▶ Assignment
Please repeat the text of every record below word for word, leaving the pictures out of your answer.

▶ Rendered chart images
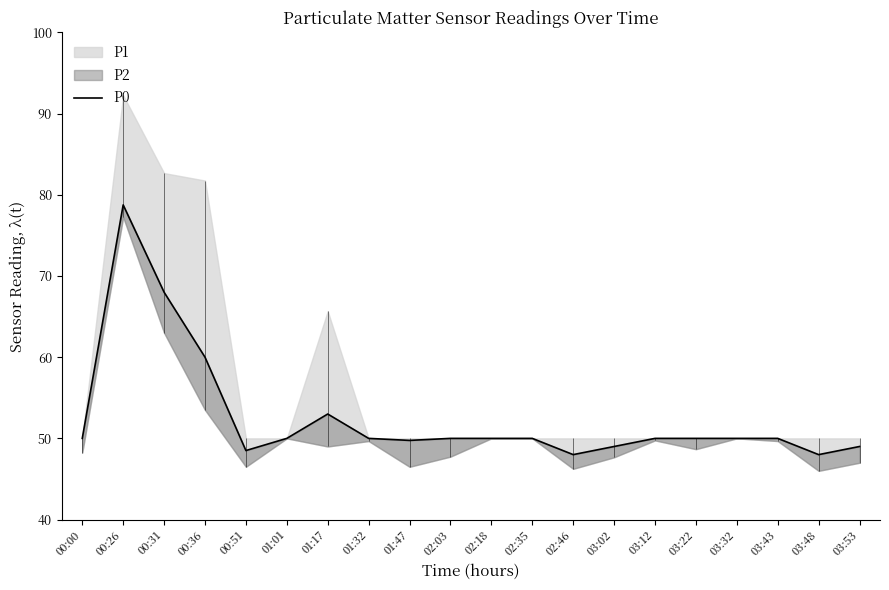

Rank the categories by value from lowest to highest.

02:46, 03:48, 00:51, 03:02, 03:53, 01:47, 00:00, 01:01, 01:32, 02:03, 02:18, 02:35, 03:12, 03:22, 03:32, 03:43, 01:17, 00:36, 00:31, 00:26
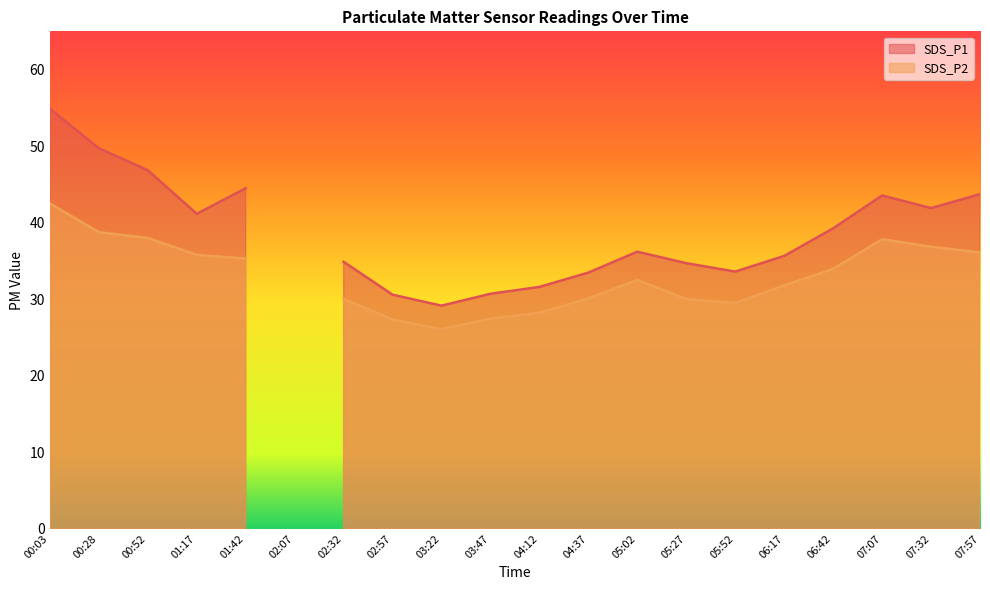

The value of SDS_P1 at 05:02 is 22.3. True or false?

False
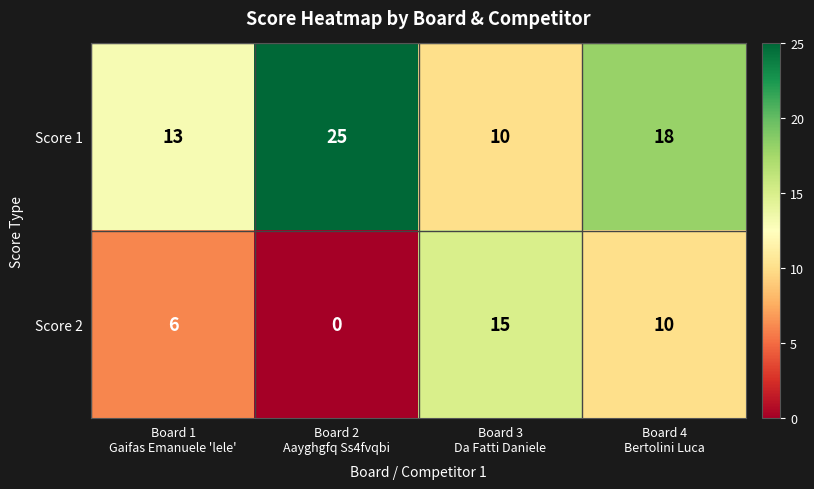

What is the sum of all Score 2 values?

31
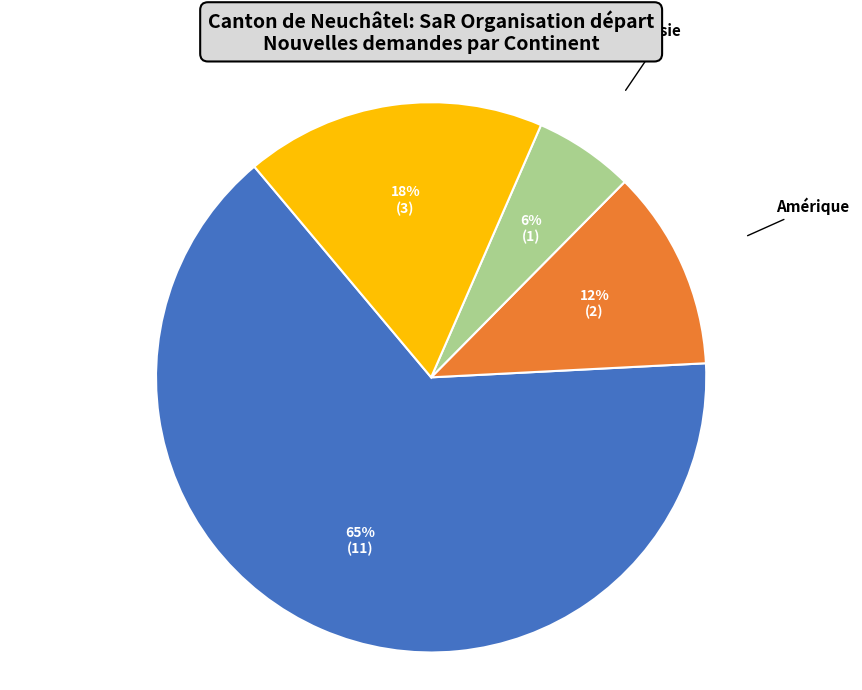

Count the number of slices in the pie.

4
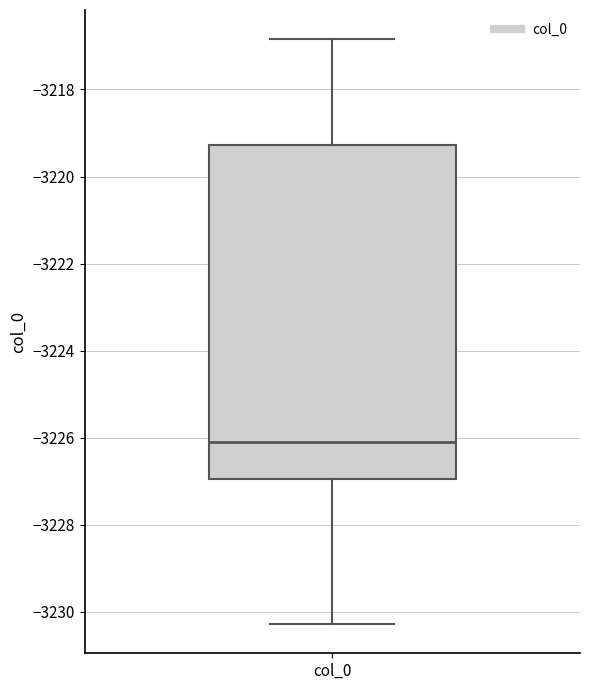

Transcribe this box plot: give where the median line is, the range the box spans, and where the two whiskers end, as read against the y-axis. The values are not printed on the chart, so give them approximately, as read against the axis.

median -3226.0, box -3227.0 to -3219.2, whiskers -3230.2 to -3216.8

▶ Result of this task
Rank the categories by value from lowest to highest.

02:46, 03:48, 00:51, 03:02, 03:53, 01:47, 00:00, 01:01, 01:32, 02:03, 02:18, 02:35, 03:12, 03:22, 03:32, 03:43, 01:17, 00:36, 00:31, 00:26

The value of SDS_P1 at 05:02 is 22.3. True or false?

False

What is the sum of all Score 2 values?

31

Count the number of slices in the pie.

4

Transcribe this box plot: give where the median line is, the range the box spans, and where the two whiskers end, as read against the y-axis. The values are not printed on the chart, so give them approximately, as read against the axis.

median -3226.0, box -3227.0 to -3219.2, whiskers -3230.2 to -3216.8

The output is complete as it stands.